Boris Johnson's The Churchill Factor is an entertaining pastiche of vignettes and a little analysis of Winston Churchill's techniques and most commendable habits, but if Max Hastings thinks Napoleon is Andrew Roberts' hero, it challenges the imagination to think how he might describe Boris' idolisation of Mr. Churchill. Boris's dismissal of Franklin D. Roosevelt as a swindler in Lend-Lease, (which Churchill described as the "most unsordid act in… history" and "an inspiring act of faith"), and as a tyro in international affairs duped out of Eastern Europe by Stalin, are outrageous falsehoods that even Max Hastings repudiated in Winston's War. Boris overlooks Churchill's opposition to the Normandy landings, his "naughty piece of paper" assigning Hungary, Romania, and Bulgaria to Stalin in Moscow in October, 1944, and implies that the U.S. contributed only money to the war effort, overlooking the almost always victorious efforts of the 13 million-strong U.S. armed forces and the fact that the Allied armies on the Western Front in 1945 contained 72 American divisions to 15 British. Boris levitates a bit in portraying Churchill as "the most glorious political speaker of any age," almost the sole victor of World War II, as one of Britain's greatest reformers, winner of the Cold War, and founder of Ireland, Israel, and of Europe (while retaining his British non-federalist credentials).

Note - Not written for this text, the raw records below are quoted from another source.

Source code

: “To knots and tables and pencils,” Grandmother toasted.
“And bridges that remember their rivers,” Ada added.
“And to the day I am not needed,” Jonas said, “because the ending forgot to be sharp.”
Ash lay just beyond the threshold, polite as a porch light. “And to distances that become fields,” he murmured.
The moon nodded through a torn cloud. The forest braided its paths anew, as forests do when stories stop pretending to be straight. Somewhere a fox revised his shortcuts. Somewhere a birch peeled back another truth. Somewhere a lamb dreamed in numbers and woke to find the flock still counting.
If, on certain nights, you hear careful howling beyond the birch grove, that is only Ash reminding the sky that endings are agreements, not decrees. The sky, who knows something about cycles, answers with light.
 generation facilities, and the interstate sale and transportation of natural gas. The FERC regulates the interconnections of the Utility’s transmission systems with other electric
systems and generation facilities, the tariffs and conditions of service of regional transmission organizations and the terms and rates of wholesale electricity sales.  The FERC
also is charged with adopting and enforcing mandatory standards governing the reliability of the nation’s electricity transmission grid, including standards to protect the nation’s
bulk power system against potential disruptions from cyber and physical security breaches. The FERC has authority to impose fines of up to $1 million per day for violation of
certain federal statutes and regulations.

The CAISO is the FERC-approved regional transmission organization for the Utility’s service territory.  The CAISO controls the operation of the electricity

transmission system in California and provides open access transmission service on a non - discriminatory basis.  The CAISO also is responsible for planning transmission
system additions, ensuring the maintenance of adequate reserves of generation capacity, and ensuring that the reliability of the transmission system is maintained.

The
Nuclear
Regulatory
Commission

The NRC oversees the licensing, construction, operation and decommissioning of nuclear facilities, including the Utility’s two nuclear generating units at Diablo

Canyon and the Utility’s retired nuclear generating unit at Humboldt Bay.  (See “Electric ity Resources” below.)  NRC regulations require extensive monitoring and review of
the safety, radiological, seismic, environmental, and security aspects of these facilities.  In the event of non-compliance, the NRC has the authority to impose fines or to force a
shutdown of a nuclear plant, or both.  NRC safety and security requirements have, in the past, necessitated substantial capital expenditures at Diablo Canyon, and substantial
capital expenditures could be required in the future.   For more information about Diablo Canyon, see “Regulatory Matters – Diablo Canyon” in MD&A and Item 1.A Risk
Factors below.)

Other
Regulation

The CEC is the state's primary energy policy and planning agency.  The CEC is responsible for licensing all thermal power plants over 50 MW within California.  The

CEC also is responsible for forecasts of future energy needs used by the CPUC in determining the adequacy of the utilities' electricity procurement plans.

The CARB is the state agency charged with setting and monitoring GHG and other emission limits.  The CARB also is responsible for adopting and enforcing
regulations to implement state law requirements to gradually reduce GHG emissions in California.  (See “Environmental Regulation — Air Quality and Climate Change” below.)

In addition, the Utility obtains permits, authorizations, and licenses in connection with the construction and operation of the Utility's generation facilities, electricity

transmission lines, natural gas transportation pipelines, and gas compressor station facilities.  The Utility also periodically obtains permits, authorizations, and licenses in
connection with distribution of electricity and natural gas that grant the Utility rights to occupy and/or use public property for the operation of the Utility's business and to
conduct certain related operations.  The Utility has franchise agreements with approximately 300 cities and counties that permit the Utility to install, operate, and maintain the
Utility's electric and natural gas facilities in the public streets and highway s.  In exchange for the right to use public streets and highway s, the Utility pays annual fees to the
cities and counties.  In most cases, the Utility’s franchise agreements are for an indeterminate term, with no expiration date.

It's a lively read, as it could scarcely fail to be given the author and his subject, but it is not exactly history. I will not join the ranks of those who have presumed to mind-read and speculate on whether Boris was acting with careerist motives. I have enjoyed my professional and personal relations with all of these men, (that does not include Bower), but as historians they run an extensive gamut, from the exemplary Roberts to the solid and often elegant Heffer, to the more uneven but often flamboyant Hastings to the amiable, singular, and slightly unserious Johnson. But they are all distinguished in their different ways and it is rather sad that they could not be more generous in rating each other's work, in private comments as well as published reviews.